EXTRACT PROVIDED ▸
******
Chain Pattern: Probabilistic Version of the Hypothetical Syllogism
Chain Pattern: Probabilistic Version of the Hypothetical Syllogism
Keywords
Chain Pattern, Conditional Independence, Hypothetical Syllogism, Model Checking, Theorem Proving, Transitivity of Implication, Cut-Rule, Resolution, Conjunctive Normal Form (CNF), Directed Acyclic Graph (DAG), Generative Probabilistic Model, Joint Probability Mass Function (JPMF), Conditional Probability Mass Function (JPMF), Bayesian Inference, , Bernoulli Random Variable, Bernoulli Distribution, WebPPL, Infer(...), flip(...), condition(...)
Scenario, Proofs, and Mathematical Specification
Background and Motivation
Hypothetical syllogism is an inference rule of classical logic that goes back to Theophrastus. Both premises contain an implication. The conclusion in turn provides an implication (shortening both premises).
If I don't get to the airport in time, I miss my plane.
If I miss my plane, I miss the beginning of the NeurIPS conference.
------------------------------------------------------------------------------------
If I don't get to the airport in time, I miss the beginning of the NeurIPS conference.
In his textbook Bayesian Reasoning and Machine Learning, Barber presents an introductory example Aristotle: Decision on the Transitivity of Implication (Barber, 2012, p.11, example 1.5). In later electronic editions this example was slightly modified to Aristotle: Modus Ponens. It states: According to logic, the statements "All apples are fruits" and "All fruits grow on trees" lead to the conclusion that "All apples grow on trees". This kind of argumentation is a form of transitivity: From the statements A ⇒ F and F ⇒ T we can conclude from A ⇒ T (Barber, 2016; visited 2019/02/17).
First we describe Barber's example and modify the concepts a little bit, so that they don't prevent transivity. Then we give two semantic proof strategies for the transivity. They are based on model checking (Russell & Norvig, 2016, 3/e, p.249). Models are enumerated and checked whether the syllogistic sentence holds in all models or a negated sentence holds in no model. Next, a syntactic theorem proving strategy is presented. The resolution inference rule is applied directly to the sentence to construct a proof of the desired transivity sentence without checking models (Russell & Norvig, 2016, 3/e, p.249).
In the last paragraph we present our probabilistic version of the hypothical syllogism. We see, that though the antecedents are nonbiased in the case of false premises in the implication this is not true for the inferred implication.
Discussion of Barber's Example 1.5
Barber provides a proof that one can derive from the assumptions
$$P(Fruit = tr | Apple = tr) = P(OnTree = tr | Fruit = tr) = 1$$
and $$ P(OnTree | Apple, Fruit) = P(OnTree | Fruit) $$
the conditional probabilities $$P(OnTree = tr | Apple = tr) = 1.00 $$ and $$P(OnTree = fa | Apple = tr) = 0.00 $$.
******
COLLECTED DATA ▸
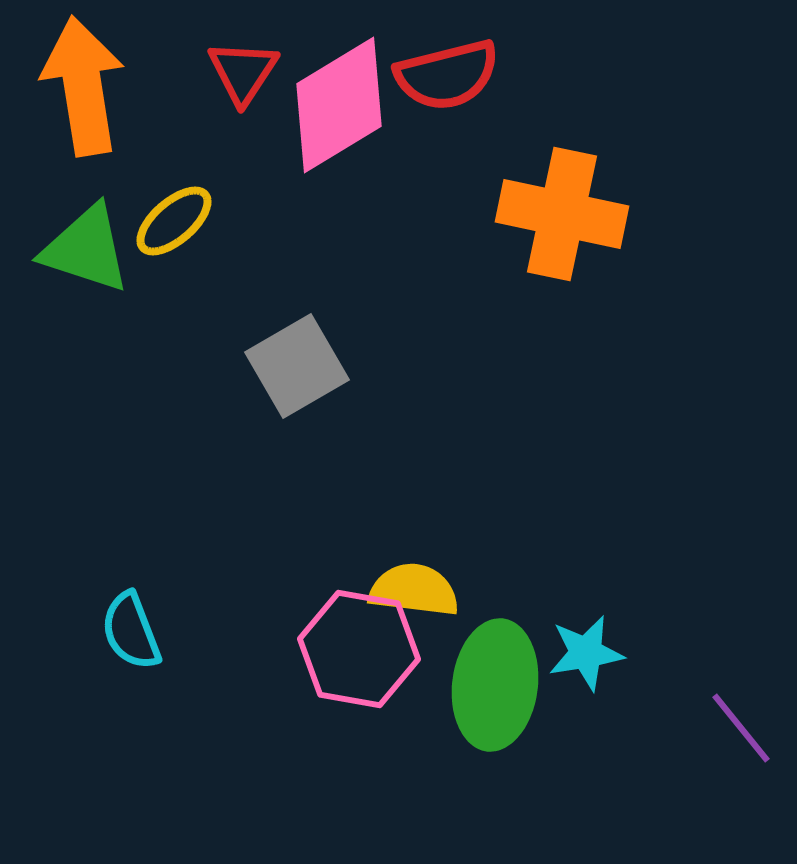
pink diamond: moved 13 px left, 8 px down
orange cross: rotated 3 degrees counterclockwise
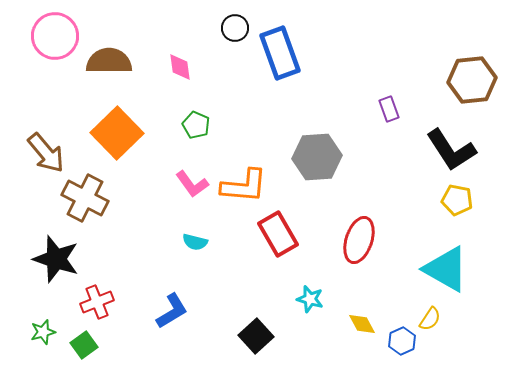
******
REQUESTS ▸
[A] Revise the page on the hypothetical syllogism by reproducing everything from "In the last" down to "tr) = 0.00 $$.", with "OnTree" changed to "Hanging" in each place it occurs.
[B] Using the page on the hypothetical syllogism, answer each question.
(i) To whom does the page trace the hypothetical syllogism as an inference rule?
(ii) What title did Barber's example carry in later electronic editions?
(iii) Which inference rule does the syntactic theorem proving strategy apply directly to the sentence?
[C] Extend the page on the probabilistic hypothetical syllogism, picking up right after its final sentence.

TASK RESULTS ▸
[A]
In the last paragraph we present our probabilistic version of the hypothical syllogism. We see, that though the antecedents are nonbiased in the case of false premises in the implication this is not true for the inferred implication.
Discussion of Barber's Example 1.5
Barber provides a proof that one can derive from the assumptions
$$P(Fruit = tr | Apple = tr) = P(Hanging = tr | Fruit = tr) = 1$$
and $$ P(Hanging | Apple, Fruit) = P(Hanging | Fruit) $$
the conditional probabilities $$P(Hanging = tr | Apple = tr) = 1.00 $$ and $$P(Hanging = fa | Apple = tr) = 0.00 $$.

[B]
(i) Theophrastus
(ii) Aristotle: Modus Ponens
(iii) The resolution inference rule

[C]
This example shows very well which prerequisites must be fulfilled in order to obtain a probabilistic variant of the hypothetical syllogism of classical logic. Above all, the conditional independence of end node T and start node A must be given for a given center node F as formally
$$\left\{T \perp A|F\right\}\equiv P(T|F,A)=P(T|F)$$
Only under this condition the transitivity can be simulated probabilistically. This is only possible with the selected reality section "apples" if the too general concept "fruits" is specialized to "tree fruits". Such a concept specialization is achieved by expanding the intension and/or reducing the extension (Fig. 1).
Thus the random variable in the middle of the syllogism of "isFruit" has to be specialized to "isTreeFruit". Only then can you remove the direct edge from isApple to growsOnTree that prevented transitivity (Fig. 5).
Under this restriction, we are able to replicate the results of Barber. We can also show that $$P(OnTree = true | Apple = false) = 3/4 >> P(OnTree = false | Apple = false) = 1/4 $$.
Venn Diagrams of Concept Extensions (Fig 1)
We define a concept as a two-tuple consisting of intention and extension. Intension is the set of predicates or attributes that describe the concept, while extension is the set of objects that belong to the concept. Sometimes it is easier to convey the intention of the concept and sometimes its extension.
For example, it is easier to specify the intention of the concept prime than its extension. On the other hand, it is more difficult to define the concept artwork intentionally than extensionally.
The simplified extensions of the concepts isApple, isFruit and growsOnTree are in Fig. 1 (left). We see at once that isFruit is not suited for the implication isFruit --> growsOnTree because there are fruits which don't grow on trees. So we have to narrow the extension of this concept and add one or more predicates to the intension of isFruit. This way we get the more specialized concept isTreeFruit (Fig 1 - left). The implication isTreeFruit --> growsOnTree is suitable now.
Transitivity of Implications: Proof by Semantic Entailment (Fig 2)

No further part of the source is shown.